Excerpted text.

A rather astonishing survival: the signal book of the Redoutable, a French ship captured and burnt by the British ship Prince under captain Joseph Peyton and vice admiral Thomas Broderick at the Battle of Lagos. On the 18 August 1759, the Rédoutable, as part of a French fleet intended for an invasion of Great Britain, was engaged by Peyton’s Prince off the Portuguese coast, an action that became known and the Battle of Lagos. The contemporary cover annotation on this signal and logbook dramatically explains both its provenance and condition: ‘Taken from the Rédoutable — burnt by the Prince Capt. Jos. Peyton Com. Vice Adm. Broderick’s was onboard / on the Coast of Portugal - in Augt. 1759’.

In 1759, during the Seven Years War, the ship was part of the fleet assembled at Toulon under French Admiral de la Clue which was destined to reinforce the main French fleet at Brest for the planned invasions of Great Britain. The signal book contains current orders and signals governing the fleet, which consisted of the Oriflamme, Lion, Centaure, Fantasque, Triton, Souverain, Ocean, Guerrier, Temeraire, Fier and Modeste. It details six ordres de marche or sailing formations, six ordres de bataille and one ordre de retraite, in each case a flag being illustrated to denote the formation to be adopted by the twelve ships of the fleet. These must have been copied up before, or at the time of embarkation, and they are followed by Rédoutable’s sailing specifications, with 30 different sails and two tenders. There is a also a log for August 1759, covering the days between the 4th and 14th, including the record on the order on the 8th to pursue a Neapolitan craft ‘venant de Londres chargé de bèjout [bijoux?] pour le comte des anglais’. From Tuesday 14th August, the log is blank, with the following pages ruled but never completed.

Admiral Joseph Peyton (1725–1804) was to become commander of the Mediterranean fleet and saw further service in the Battles of Ushant and Cape St Vincent. The manuscript has remained in the Peyton family by descent.

(Human pose keypoint data)
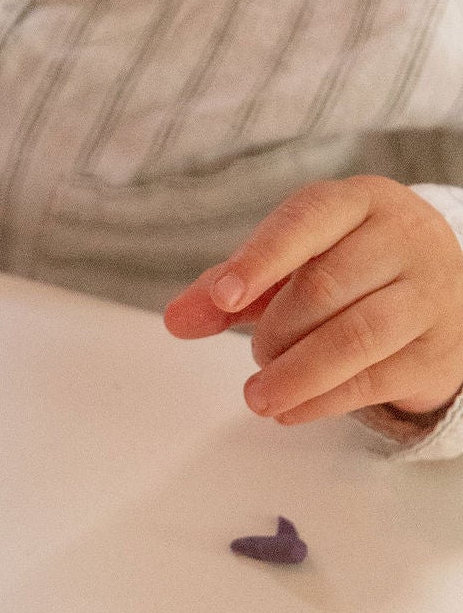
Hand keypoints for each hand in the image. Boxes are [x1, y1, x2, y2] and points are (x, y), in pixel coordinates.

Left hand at [164, 175, 462, 422]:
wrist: (444, 292)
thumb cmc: (349, 271)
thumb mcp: (288, 265)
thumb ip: (227, 287)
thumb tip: (176, 319)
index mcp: (360, 203)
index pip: (308, 219)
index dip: (261, 259)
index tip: (223, 296)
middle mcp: (405, 239)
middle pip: (325, 287)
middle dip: (275, 331)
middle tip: (257, 355)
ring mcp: (432, 294)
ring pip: (355, 337)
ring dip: (295, 374)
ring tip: (259, 395)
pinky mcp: (440, 350)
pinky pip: (374, 380)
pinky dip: (320, 401)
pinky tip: (289, 410)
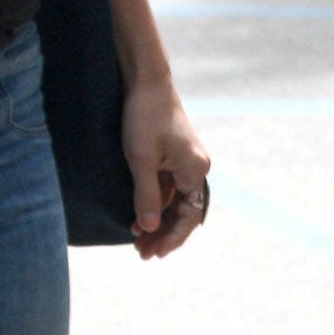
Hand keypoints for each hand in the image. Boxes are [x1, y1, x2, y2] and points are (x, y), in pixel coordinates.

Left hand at [121, 75, 211, 257]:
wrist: (145, 80)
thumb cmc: (143, 116)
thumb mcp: (140, 159)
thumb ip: (146, 195)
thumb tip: (149, 229)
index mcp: (194, 170)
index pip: (189, 216)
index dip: (173, 238)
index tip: (155, 253)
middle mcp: (196, 168)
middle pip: (184, 212)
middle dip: (164, 235)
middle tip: (142, 254)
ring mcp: (185, 162)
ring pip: (175, 202)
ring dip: (158, 221)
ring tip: (138, 240)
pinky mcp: (173, 156)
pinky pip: (167, 189)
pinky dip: (154, 204)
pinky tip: (139, 215)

Task 1. According to the text on the Rédoutable's signal book, how many ordres de marche does it detail?
Task 2. Reproduce a passage from the text on the Rédoutable's signal book, starting with "Admiral Joseph Peyton" and going on through "family by descent.".
The records have no role in this work.

Answer area 1. Six.

Answer area 2.
Admiral Joseph Peyton (1725–1804) was to become commander of the Mediterranean fleet and saw further service in the Battles of Ushant and Cape St Vincent. The manuscript has remained in the Peyton family by descent.